本發明涉及包括使用對于多肽為外源的信號肽的多肽生產方法、包含對信號肽和多肽進行編碼的第一和第二核苷酸序列的核酸構建體、以及包含該核酸構建體的表達載體和宿主細胞。

背景技術

異源蛋白在細菌宿主細胞特別是革蘭氏陽性細菌細胞例如芽孢桿菌（Bacillus）中的重組生產，可以提供更希望得到的用于以商業相關量生產蛋白的載體。

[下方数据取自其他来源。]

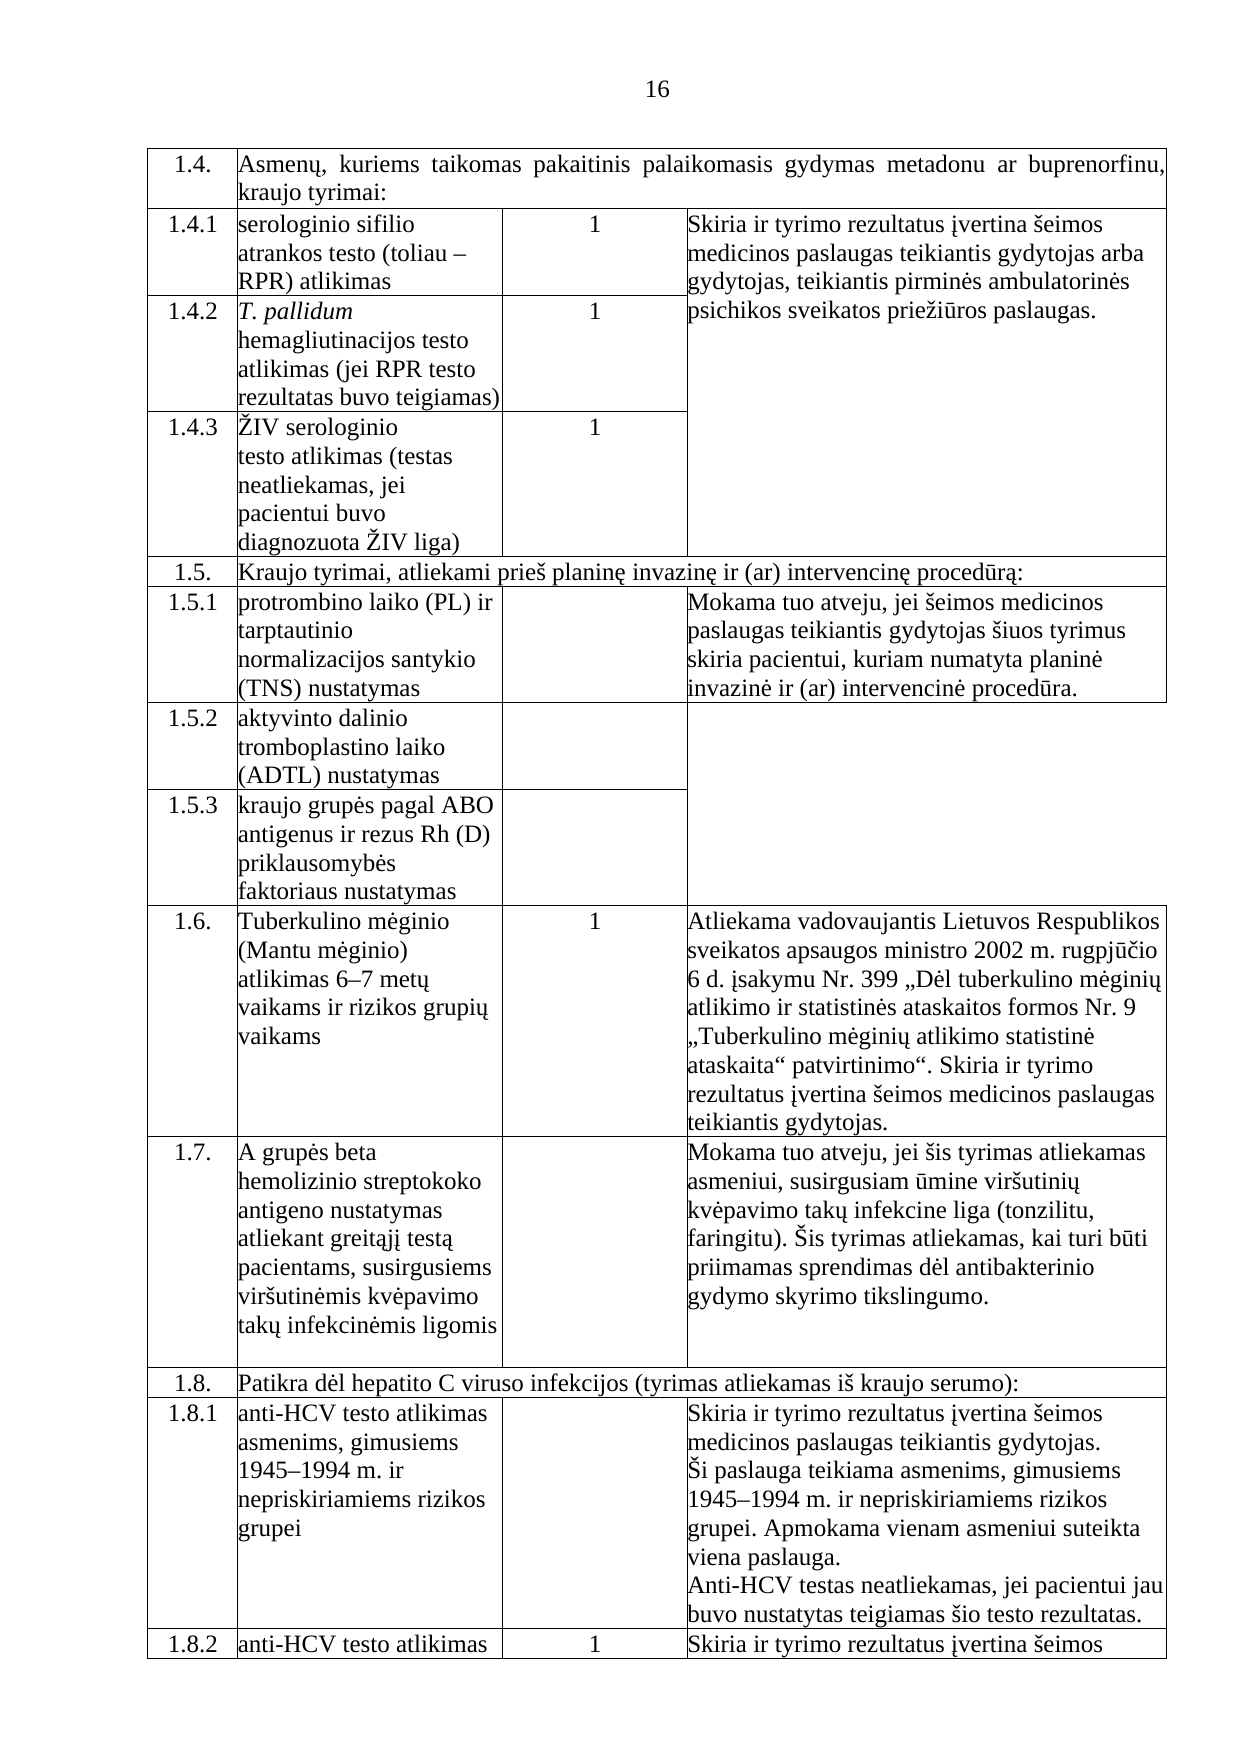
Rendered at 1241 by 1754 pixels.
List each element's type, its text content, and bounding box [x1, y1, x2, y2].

異源蛋白的重組生產通常是通過構建適合宿主細胞的表達盒而完成的，在該表達盒中，編碼蛋白的DNA安置在調控基因的啟動子的表達控制下。將一個或多個拷貝的表達盒導入到宿主細胞的基因組中。然后通過在使表達盒上所含的啟動子適當起作用所必需的誘導條件下培養所轉化的宿主細胞，從而實現異源蛋白的生產。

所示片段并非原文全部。